Sonzala recalls one SXSW 1995 show at Catfish Station as an especially vivid turning point. “We all know her as Erykah Badu, but back then she went by Erykah Free,” he says. “She got up and did a couple songs with (Dallas collective) Heads-N-Dreads that caused people to just lose their shit!” Kwasar from the Heads did a duet with Erykah on “Stay Away,” then yielded center stage to the then-unsigned singer, who performed “On and On,” which would turn the music biz on its ear two years later.

By 2000, rap had arrived with showcases (presented in conjunction with Hip Hop Mecca) featuring such rhymesmiths as Chuck D, Doug E. Fresh, Blackalicious, South Park Mexican, Dead Prez, Big Daddy Kane and Jungle Brothers.

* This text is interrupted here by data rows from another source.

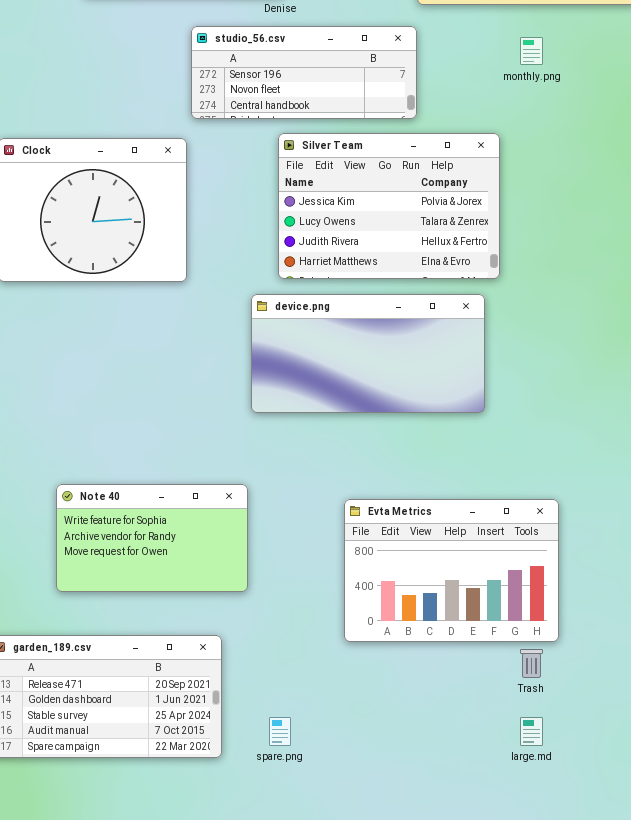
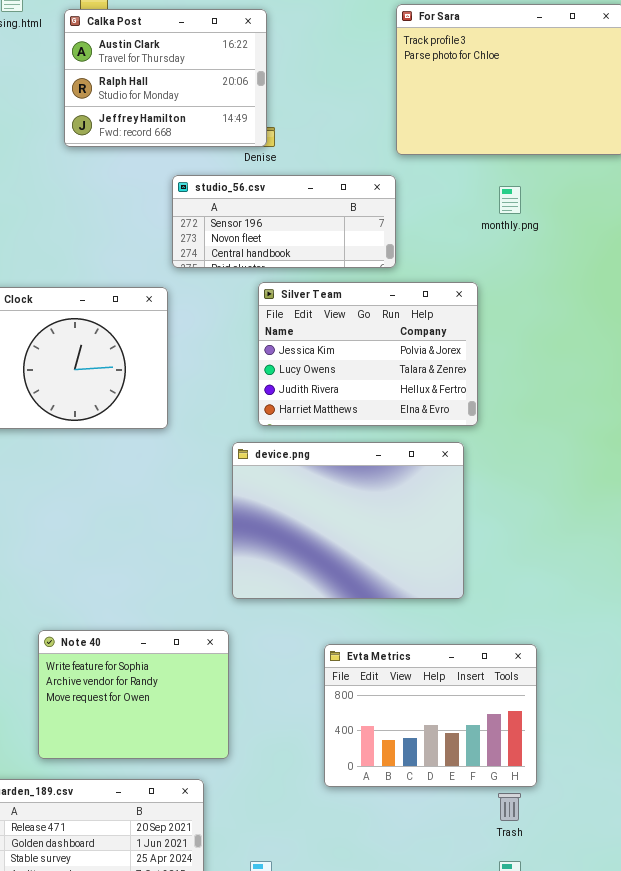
device.png: [251,294,485,413] -> [232,442,464,599], resized
Note 40: [56,484,248,592] -> [38,630,229,759], resized

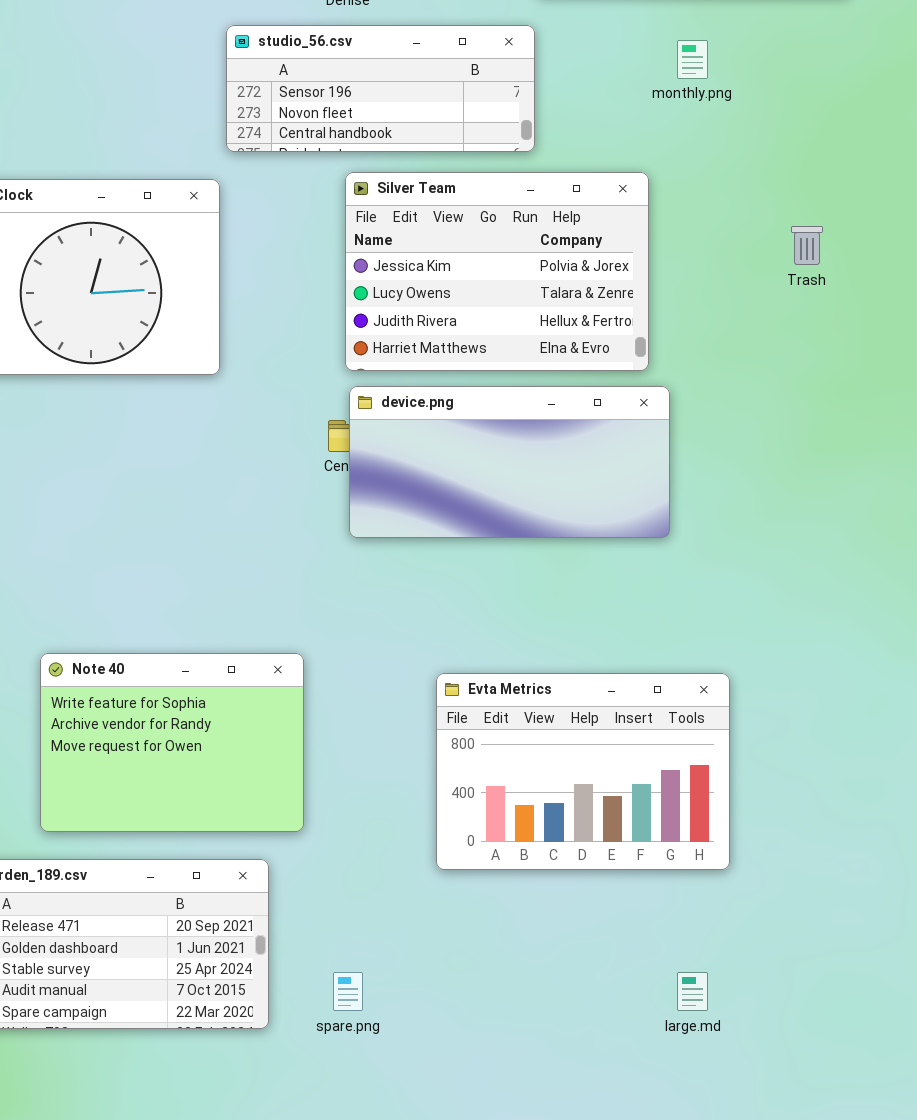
device.png: [232,442,464,599] -> [349,386,670,538], moved, resized
Trash: [498,793,521,821] -> [791,226,823,265], moved

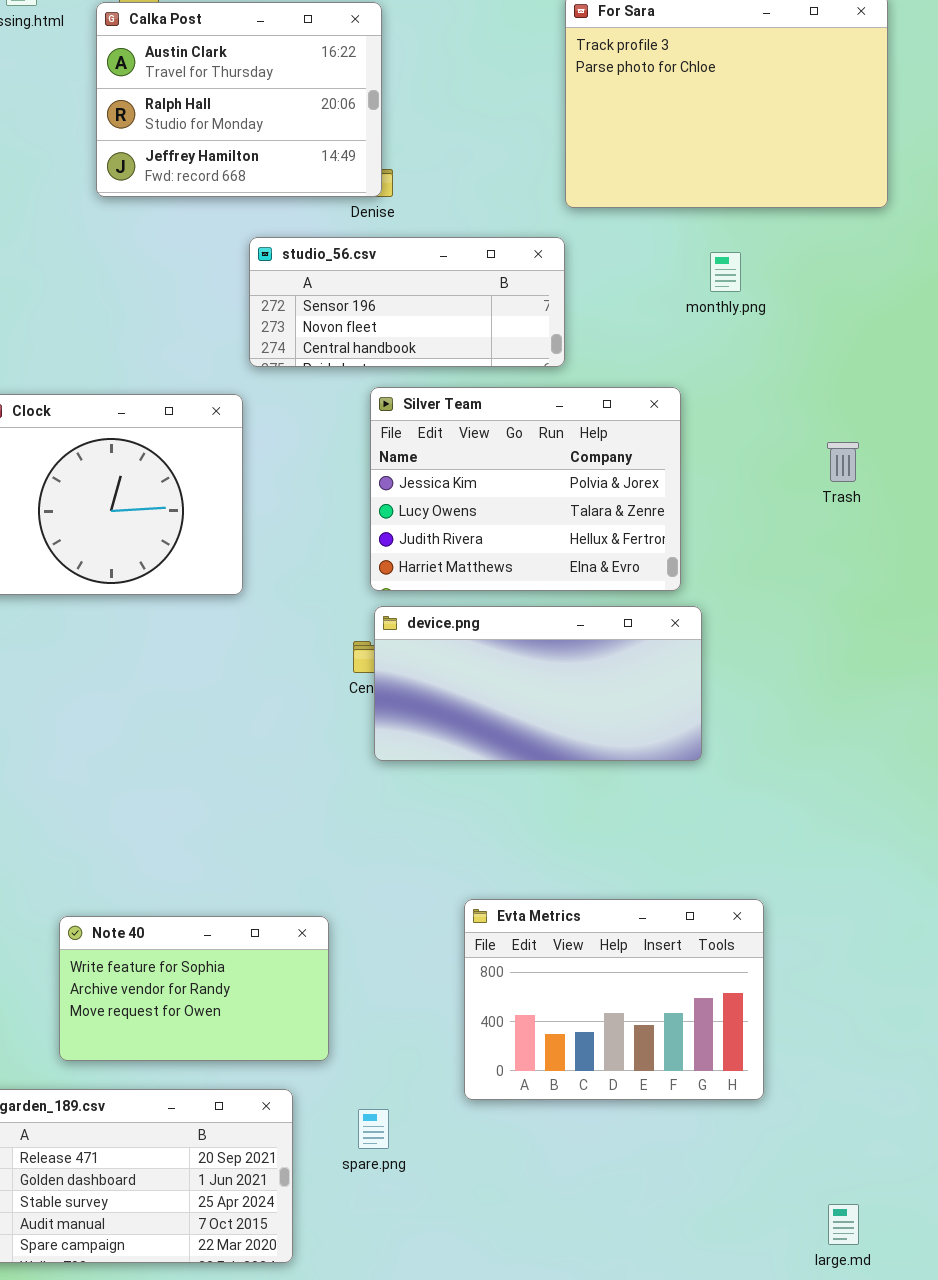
Note 40: [40,653,304,832] -> [59,916,329,1061], resized
spare.png: [333,972,363,1011] -> [358,1109,389,1149], moved
large.md: [677,972,708,1011] -> [828,1204,859,1245], moved

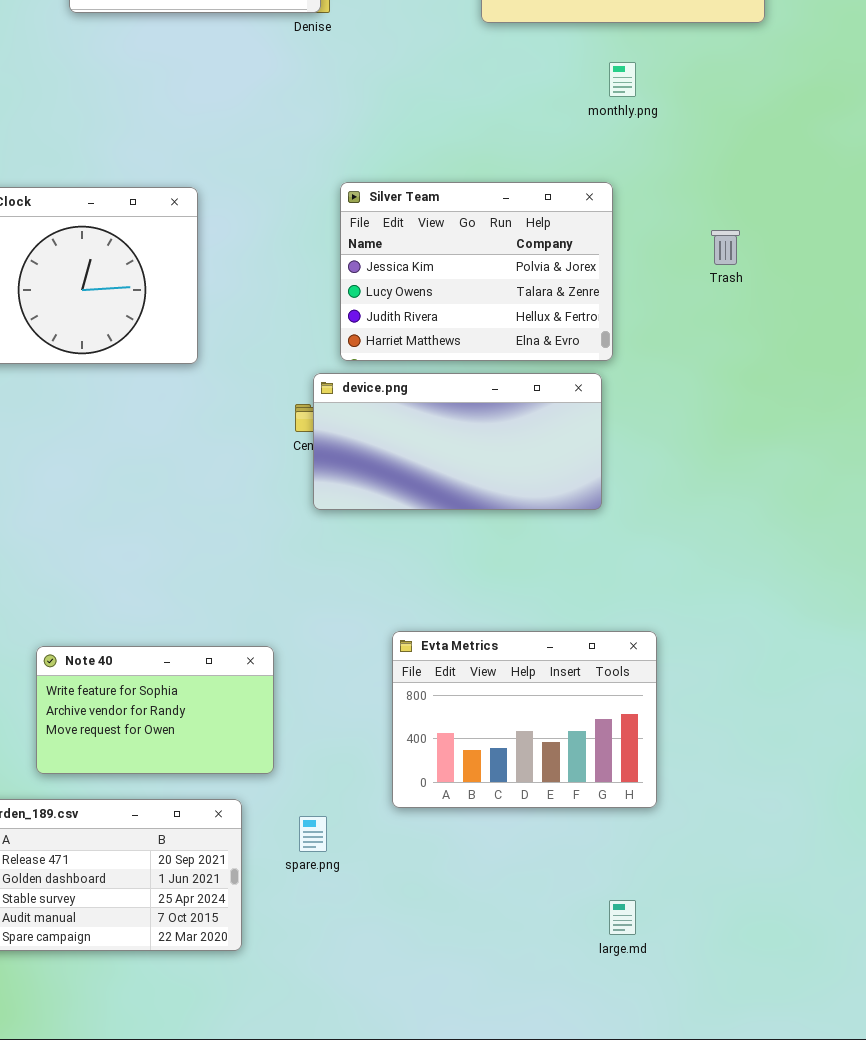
studio_56.csv: [249,237,565,367] -> none, closed
Silver Team: [370,387,681,591] -> [340,182,613,361], moved
large.md: [828,1204,859,1245] -> [609,900,636,935], moved

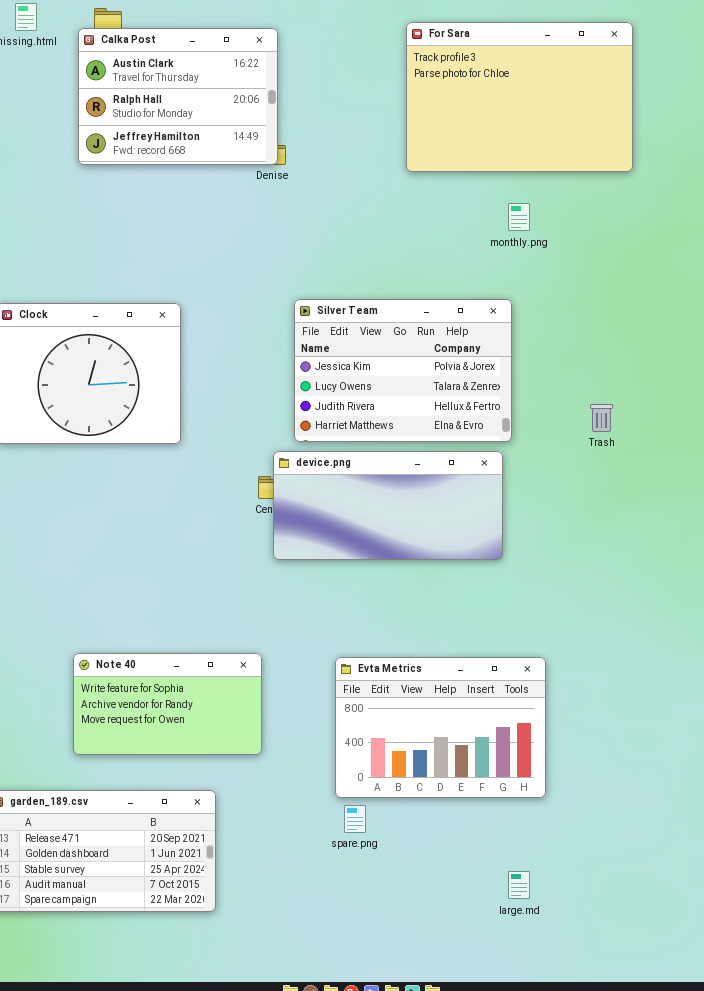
Trash: [711,230,740,265] -> [590,404,613,432], moved
Note 40: [36,646,274,774] -> [73,653,262,755], moved
spare.png: [299,816,327,852] -> [344,805,366,833], moved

If you’re looking for one entire show that started the rapfire, Sonzala says it was the 2004 showcase at Aussie’s featuring Bun B, Dizzie Rascal, Paul Wall, Chamillionaire, Michael 5000 Watts and more. “I pitched SXSW on a Murder Dog (magazine) showcase, with all the big Southern rappers,” recalls Sonzala, and I got back a email from Craig Stewart (of SXSW) that included only the subject line, ‘Do you really think you could do this?’” Although “Dirty South” hip hop, with its “screwed and chopped” remixes had exploded all over the world, there was no live tradition of the form. “These guys from Houston never played on a real stage before,” says Sonzala. “They might do a set at a car show or some shitty disco, but a music festival? What’s that?” The crowd at Aussie’s was about 50% white and about 20% badges- and the response was emphatic.

Sonzala says the late addition of London “grime” pioneer Dizzee Rascal to the bill added a lot of heat and solidified hip hop’s international status. “Dizzee’s people didn’t want him on a showcase with rock bands, so when they saw that there was a bill with Southern rappers, especially Bun B of UGK, that’s where he wanted to be.” Rascal met Bun B at a party Houston label owner Randall Jamail threw for Slim Thug that afternoon and the pair became instant brothers. “Imagine” was the name of the two-minute spitfire recital that ended Rascal’s set that night and ended up on the B-side of his next single “Dream.”

The show at Aussie’s spiked Houston hip hop’s imagination. “It was, basically, on a beach volleyball court at a bar way off the beaten track,” says Sonzala, “but Bun B has said that show opened up the whole world for him. I think it was the first time they saw what kind of impact their music was having.”